(Data excerpts)
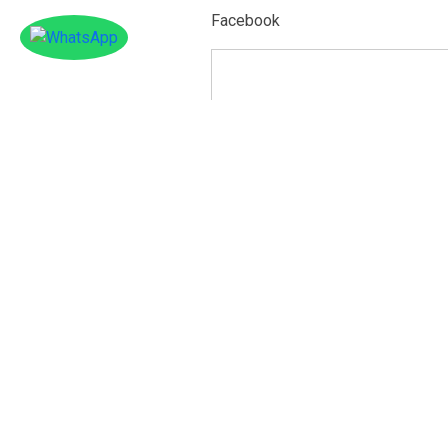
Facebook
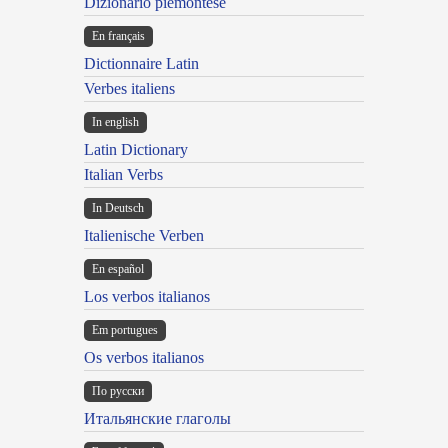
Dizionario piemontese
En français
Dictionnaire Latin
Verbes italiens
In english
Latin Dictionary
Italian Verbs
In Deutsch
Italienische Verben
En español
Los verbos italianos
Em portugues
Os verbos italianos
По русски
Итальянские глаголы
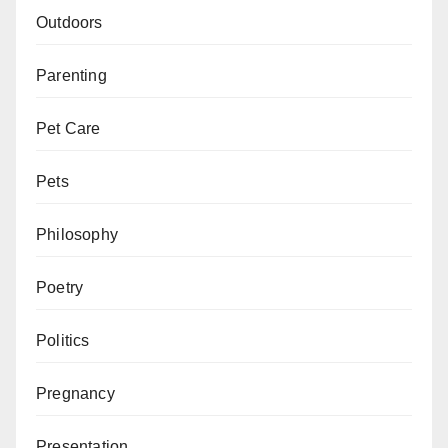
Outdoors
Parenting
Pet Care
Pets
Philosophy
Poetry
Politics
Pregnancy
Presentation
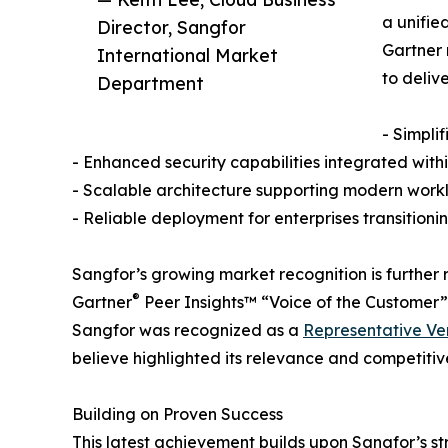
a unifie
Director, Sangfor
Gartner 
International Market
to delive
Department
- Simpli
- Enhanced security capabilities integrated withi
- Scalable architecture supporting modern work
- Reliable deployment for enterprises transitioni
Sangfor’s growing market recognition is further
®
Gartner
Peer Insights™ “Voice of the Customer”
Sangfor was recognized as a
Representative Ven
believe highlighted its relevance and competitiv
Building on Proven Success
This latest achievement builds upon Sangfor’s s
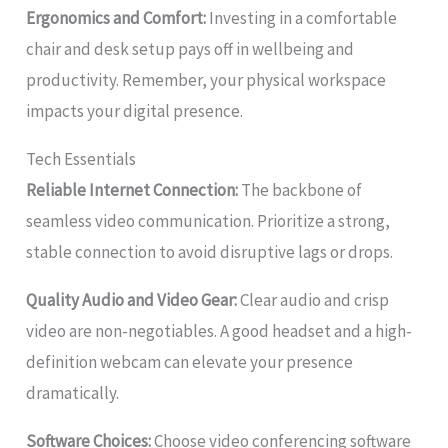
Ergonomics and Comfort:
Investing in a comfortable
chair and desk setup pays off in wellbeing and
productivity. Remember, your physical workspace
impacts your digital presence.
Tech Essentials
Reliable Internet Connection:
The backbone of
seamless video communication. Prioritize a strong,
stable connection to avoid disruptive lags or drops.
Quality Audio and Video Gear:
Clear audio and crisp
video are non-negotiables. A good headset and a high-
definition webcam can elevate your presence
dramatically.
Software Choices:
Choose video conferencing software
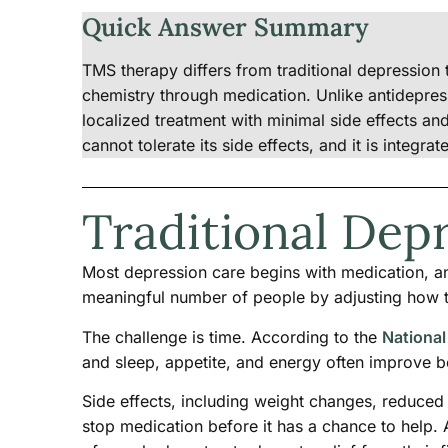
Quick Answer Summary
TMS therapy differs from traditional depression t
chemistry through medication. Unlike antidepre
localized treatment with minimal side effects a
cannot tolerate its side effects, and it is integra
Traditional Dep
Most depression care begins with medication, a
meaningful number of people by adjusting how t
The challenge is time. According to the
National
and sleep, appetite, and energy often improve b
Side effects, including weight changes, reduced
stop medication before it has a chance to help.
---
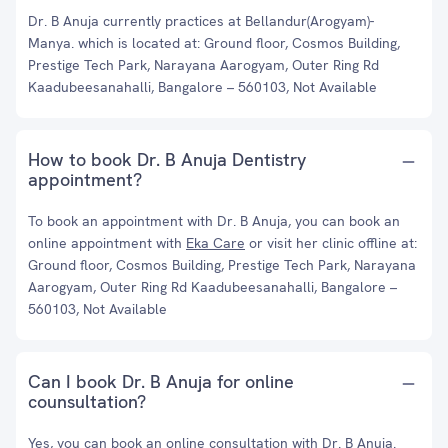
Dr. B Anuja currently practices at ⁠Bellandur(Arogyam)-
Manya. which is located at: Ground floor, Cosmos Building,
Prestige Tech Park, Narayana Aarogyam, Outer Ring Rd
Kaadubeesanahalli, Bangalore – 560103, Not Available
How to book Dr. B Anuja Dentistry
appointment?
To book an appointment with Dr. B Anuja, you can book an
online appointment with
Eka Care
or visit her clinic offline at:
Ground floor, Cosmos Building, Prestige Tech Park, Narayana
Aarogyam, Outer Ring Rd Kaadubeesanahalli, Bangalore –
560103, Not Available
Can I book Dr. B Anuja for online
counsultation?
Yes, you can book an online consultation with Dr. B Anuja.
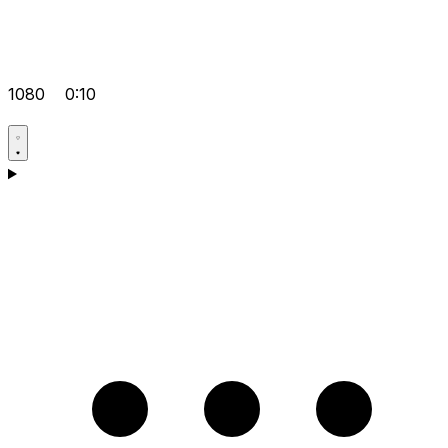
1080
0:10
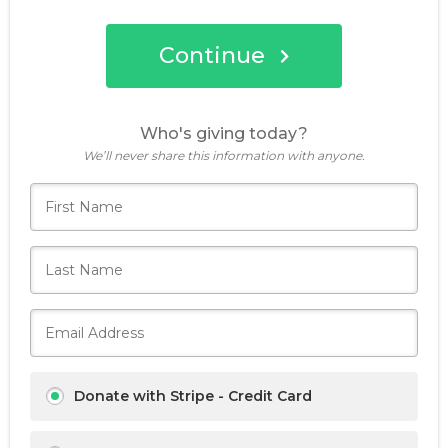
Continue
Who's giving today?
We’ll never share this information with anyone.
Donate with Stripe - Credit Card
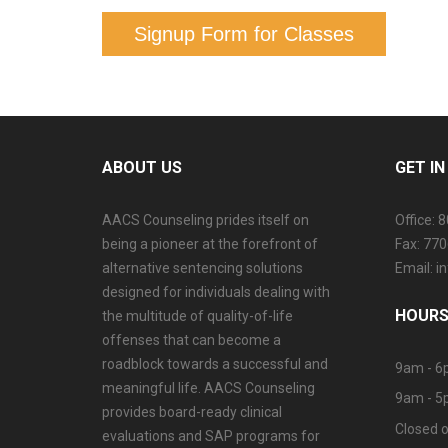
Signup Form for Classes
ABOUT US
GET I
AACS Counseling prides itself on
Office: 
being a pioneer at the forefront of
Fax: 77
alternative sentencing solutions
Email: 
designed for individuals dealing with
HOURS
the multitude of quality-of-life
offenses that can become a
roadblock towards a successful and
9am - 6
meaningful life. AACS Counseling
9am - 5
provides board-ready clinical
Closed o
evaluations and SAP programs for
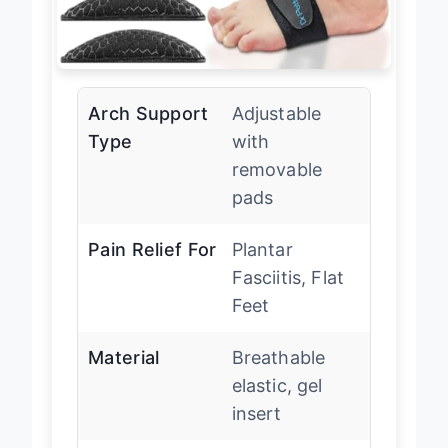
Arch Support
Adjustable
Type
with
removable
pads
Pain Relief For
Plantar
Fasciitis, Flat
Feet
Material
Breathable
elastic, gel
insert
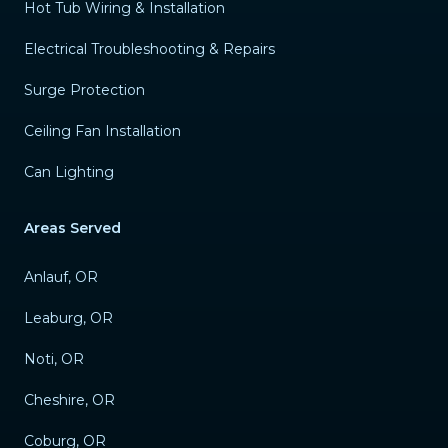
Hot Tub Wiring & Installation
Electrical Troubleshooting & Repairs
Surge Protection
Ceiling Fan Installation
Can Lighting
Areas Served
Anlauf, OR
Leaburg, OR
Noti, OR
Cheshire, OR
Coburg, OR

Activity =
Rewrite the lines in the records from the line with "Signup Form for Classes" up to and including the line with "evaluations and SAP programs for" as a numbered list, leaving out any blank lines.

Answer to this exercise =
1. Signup Form for Classes
2. ABOUT US
3. GET I
4. AACS Counseling prides itself on
5. Office: 
6. being a pioneer at the forefront of
7. Fax: 77
8. alternative sentencing solutions
9. Email: 
10. designed for individuals dealing with
11. HOURS
12. the multitude of quality-of-life
13. offenses that can become a
14. roadblock towards a successful and
15. 9am - 6
16. meaningful life. AACS Counseling
17. 9am - 5
18. provides board-ready clinical
19. Closed o
20. evaluations and SAP programs for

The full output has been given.